Monash University’s Biomedicine Discovery Institute (BDI) researchers have created the first high-resolution structure depicting a crucial part of the ‘superbug’ Pseudomonas aeruginosa, classified by the WHO as having the highest level threat to human health. The image identifies the ‘nanomachine’ used by the highly virulent bacteria to secrete toxins, pointing the way for drug design targeting this.
P. aeruginosa is one of a number of bacteria developing an alarming resistance to multiple drugs, raising concerns worldwide about the emergence of pan-resistant organisms.
Its virulence is due largely to the ability of the bacteria to secrete a suite of toxins and enzymes infecting the host environment.

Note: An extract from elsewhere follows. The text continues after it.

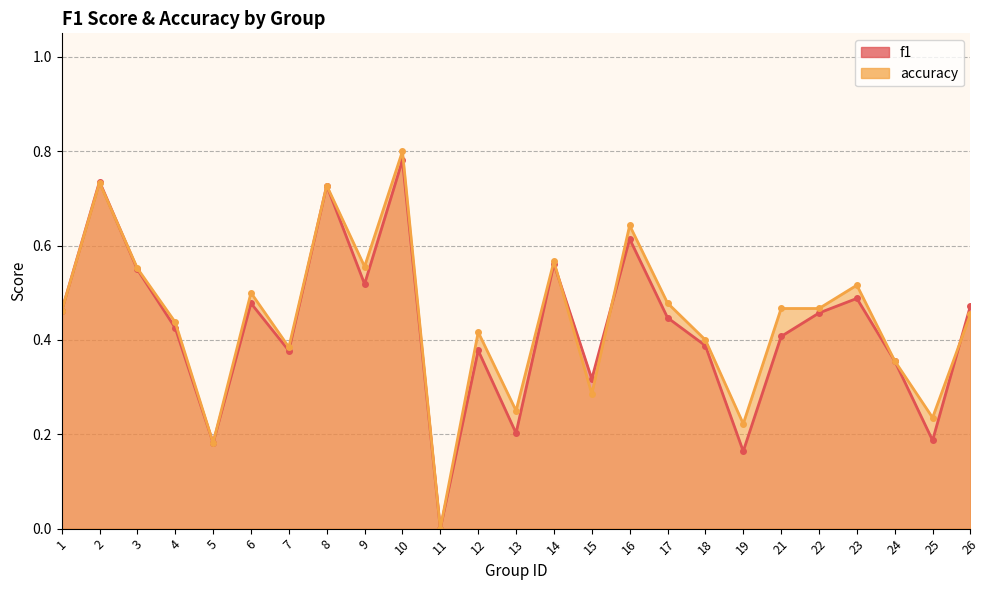

What is the sum of all accuracy values?

11.1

In a paper published this week in the online journal mBio, BDI researchers investigated a protein nanomachine on the surface of the bacterial cells responsible for the secretion of these toxins. The nanomachine, called the Type II secretion system, is responsible for the secretion of P. aureginosa’s most toxic virulence factor, Exotoxin A.
“This is the first time we’ve seen how Pseudomonas aeruginosa secretes this important toxin,” first author Dr Iain Hay said.
“This kind of first look is exciting and tells us that the next step of drug design may be feasible,” he said.
“If you know the structure of this pore in the bacterial membrane that’s pumping out the toxins that are important for virulence, you could design a molecular ‘cork’ to plug it.”
Such a drug could potentially reduce virulence by stopping the secretion of toxins while other drugs worked at clearing the infection itself, Dr Hay said.
The researchers, led by Monash BDI’s Professor Trevor Lithgow, used cutting-edge electron microscopy based at the Ramaciotti Centre for Cryo-Electron Microscopy (Monash University) to visualise the nanomachine pore. They used tens of thousands of images created by the microscope’s beam to reconstruct a near-atomic resolution 3-D map of the 14-nanometre pore. A nanometre is a millionth of a millimetre.
“The Titan Krios microscope at Monash allowed us to see important molecular details of this nanomachine which have proved elusive for decades,” Dr Hay said.
The methodology developed by the researchers would be applicable to other related bacteria surface nanomachines, he said.